Manchester Museum has announced its reopening plans, meaning things will be a little different to usual but it’s all necessary so you can still visit this stunning building
Manchester Museum has always been a place of wonder – it’s one of those glorious Victorian-era venues with a smorgasbord of fascinating collections crammed into a building within the complex of the University of Manchester.
The origins of the museum lie in the collection of Manchester manufacturer and collector John Leigh Philips; after his death, his ‘cabinet’ was bought by a small group of wealthy men who went on to establish the Manchester Natural History Society in 1821. Over the next 70 years, the society expanded its collection, moved premises and eventually opened the now Grade II-listed museum itself, designed by Alfred Waterhouse, an architect whose other masterpieces include Manchester’s Town Hall and London’s Natural History Museum.

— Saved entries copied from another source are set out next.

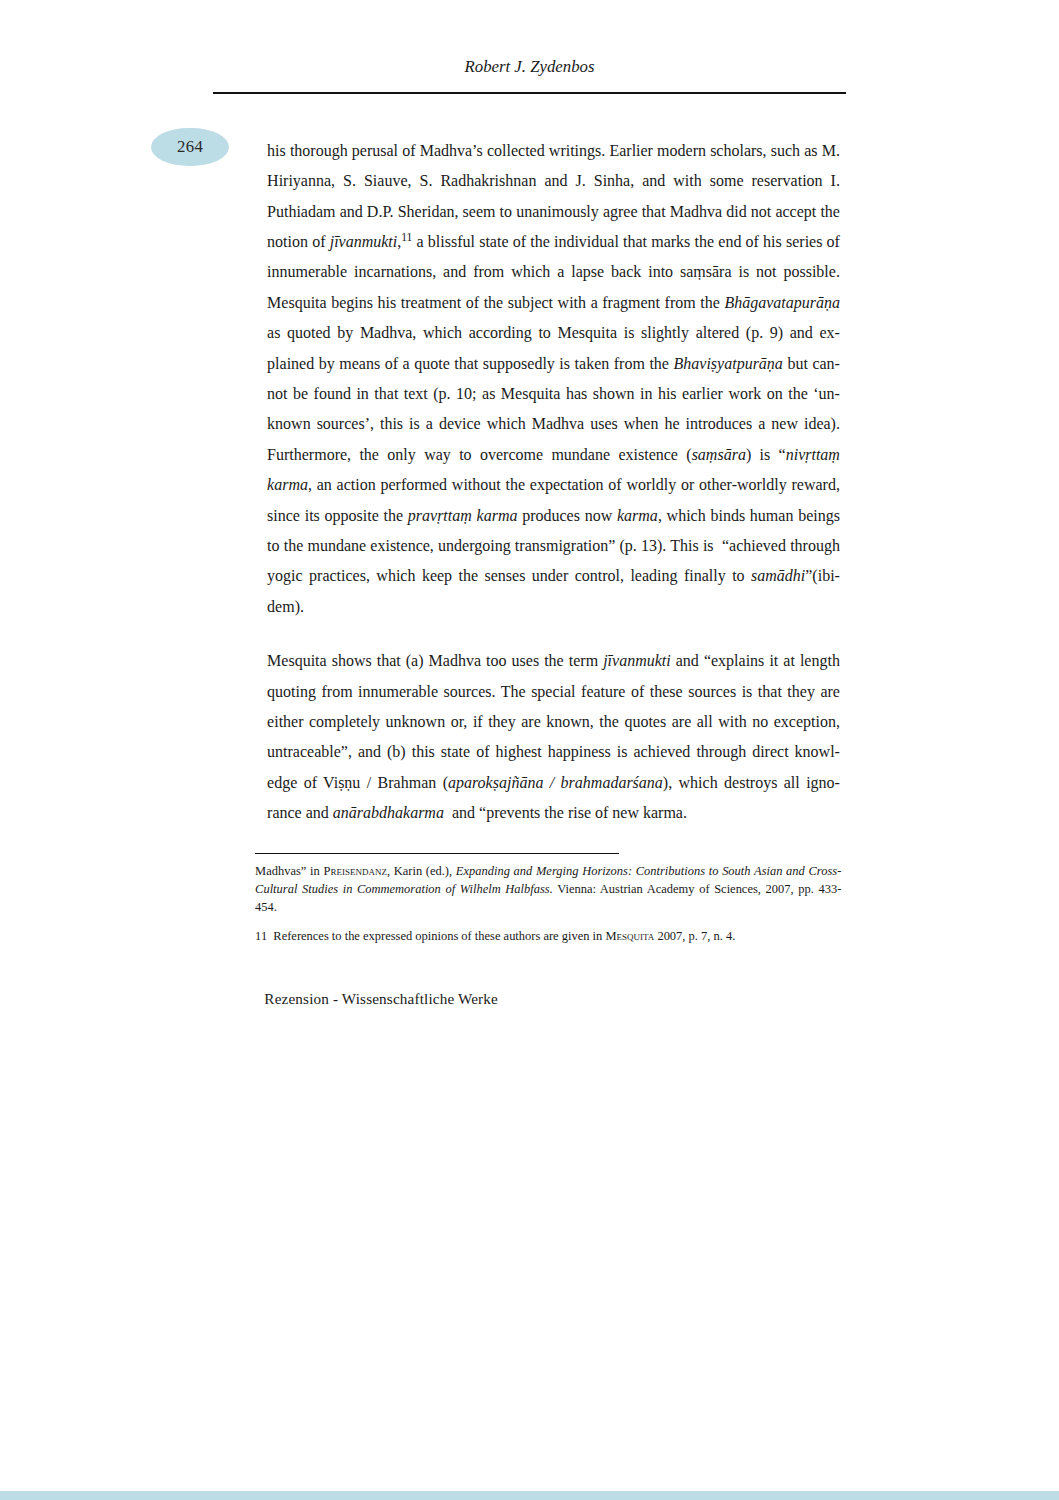264
Robert J. Zydenbos
his thorough perusal of Madhva’s collected writings. Earlier modern scholars, such as M. Hiriyanna, S. Siauve, S. Radhakrishnan and J. Sinha, and with some reservation I. Puthiadam and D.P. Sheridan, seem to unanimously agree that Madhva did not accept the notion of jīvanmukti,11 a blissful state of the individual that marks the end of his series of innumerable incarnations, and from which a lapse back into saṃsāra is not possible. Mesquita begins his treatment of the subject with a fragment from the Bhāgavatapurāṇa as quoted by Madhva, which according to Mesquita is slightly altered (p. 9) and explained by means of a quote that supposedly is taken from the Bhaviṣyatpurāṇa but cannot be found in that text (p. 10; as Mesquita has shown in his earlier work on the ‘unknown sources’, this is a device which Madhva uses when he introduces a new idea). Furthermore, the only way to overcome mundane existence (saṃsāra) is “nivṛttaṃ karma, an action performed without the expectation of worldly or other-worldly reward, since its opposite the pravṛttaṃ karma produces now karma, which binds human beings to the mundane existence, undergoing transmigration” (p. 13). This is “achieved through yogic practices, which keep the senses under control, leading finally to samādhi”(ibidem).
Mesquita shows that (a) Madhva too uses the term jīvanmukti and “explains it at length quoting from innumerable sources. The special feature of these sources is that they are either completely unknown or, if they are known, the quotes are all with no exception, untraceable”, and (b) this state of highest happiness is achieved through direct knowledge of Viṣṇu / Brahman (aparokṣajñāna / brahmadarśana), which destroys all ignorance and anārabdhakarma and “prevents the rise of new karma.
Madhvas” in Preisendanz, Karin (ed.), Expanding and Merging Horizons: Contributions to South Asian and Cross-Cultural Studies in Commemoration of Wilhelm Halbfass. Vienna: Austrian Academy of Sciences, 2007, pp. 433-454.
11 References to the expressed opinions of these authors are given in Mesquita 2007, p. 7, n. 4.
Rezension - Wissenschaftliche Werke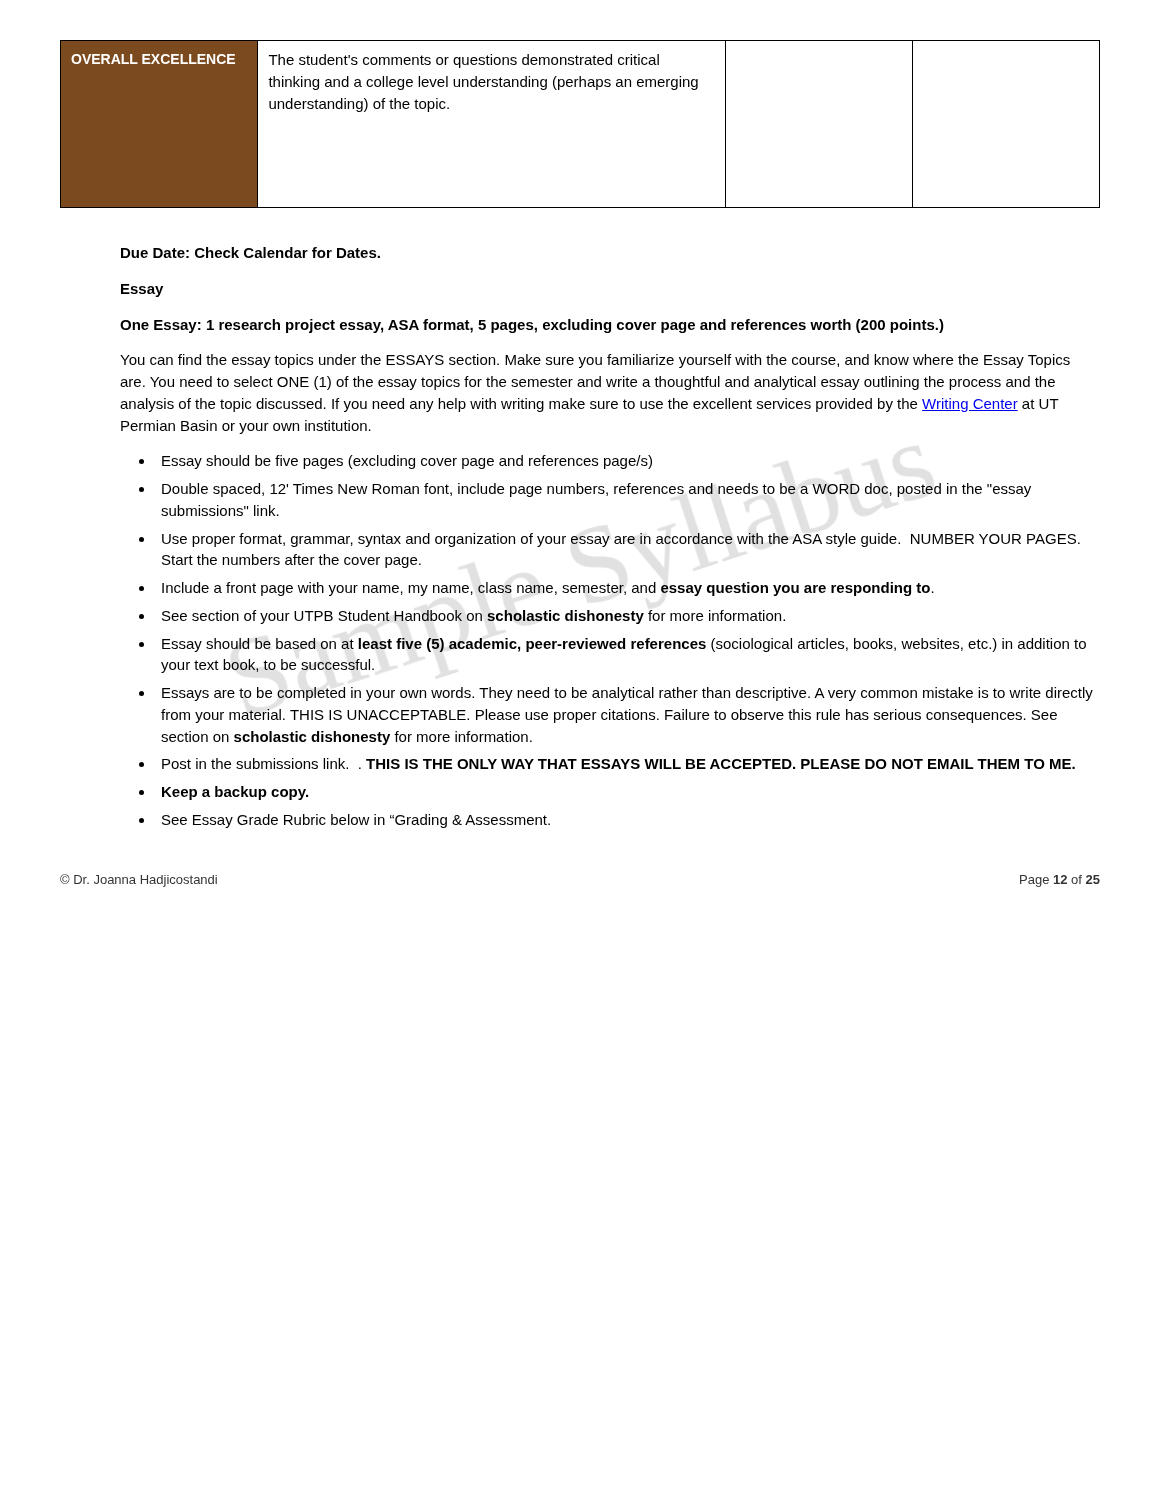Sample Syllabus
| OVERALL EXCELLENCE | The student's comments or questions demonstrated critical thinking and a college level understanding (perhaps an emerging understanding) of the topic. | | |
Due Date: Check Calendar for Dates.
Essay
One Essay: 1 research project essay, ASA format, 5 pages, excluding cover page and references worth (200 points.)
You can find the essay topics under the ESSAYS section. Make sure you familiarize yourself with the course, and know where the Essay Topics are. You need to select ONE (1) of the essay topics for the semester and write a thoughtful and analytical essay outlining the process and the analysis of the topic discussed. If you need any help with writing make sure to use the excellent services provided by the Writing Center at UT Permian Basin or your own institution.
Essay should be five pages (excluding cover page and references page/s)
Double spaced, 12' Times New Roman font, include page numbers, references and needs to be a WORD doc, posted in the "essay submissions" link.
Use proper format, grammar, syntax and organization of your essay are in accordance with the ASA style guide. NUMBER YOUR PAGES. Start the numbers after the cover page.
Include a front page with your name, my name, class name, semester, and essay question you are responding to.
See section of your UTPB Student Handbook on scholastic dishonesty for more information.
Essay should be based on at least five (5) academic, peer-reviewed references (sociological articles, books, websites, etc.) in addition to your text book, to be successful.
Essays are to be completed in your own words. They need to be analytical rather than descriptive. A very common mistake is to write directly from your material. THIS IS UNACCEPTABLE. Please use proper citations. Failure to observe this rule has serious consequences. See section on scholastic dishonesty for more information.
Post in the submissions link. . THIS IS THE ONLY WAY THAT ESSAYS WILL BE ACCEPTED. PLEASE DO NOT EMAIL THEM TO ME.
Keep a backup copy.
See Essay Grade Rubric below in “Grading & Assessment.
© Dr. Joanna Hadjicostandi Page 12 of 25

Set up along Darwinian lines, the museum’s six million objects (including a full size T-Rex skeleton) are displayed in eclectic, clever ways. The first floor galleries include Ancient Worlds, showcasing the best of the museum’s outstanding archaeology collections, Manchester Gallery, uncovering the links between the collection and the history of Manchester, and the Living Cultures gallery, which uses objects to reveal different cultures. Floor two features the vivarium, home to live reptiles and amphibians, while floor three is taken up with The Study, a space combining a gallery, research space, collections study centre, installations and live research projects that was opened in 2015 and has run a lively programme of events and exhibitions ever since. Don’t miss the café on the ground floor – run by the award-winning Teacup Kitchen, this is a good spot to fuel up, especially for families.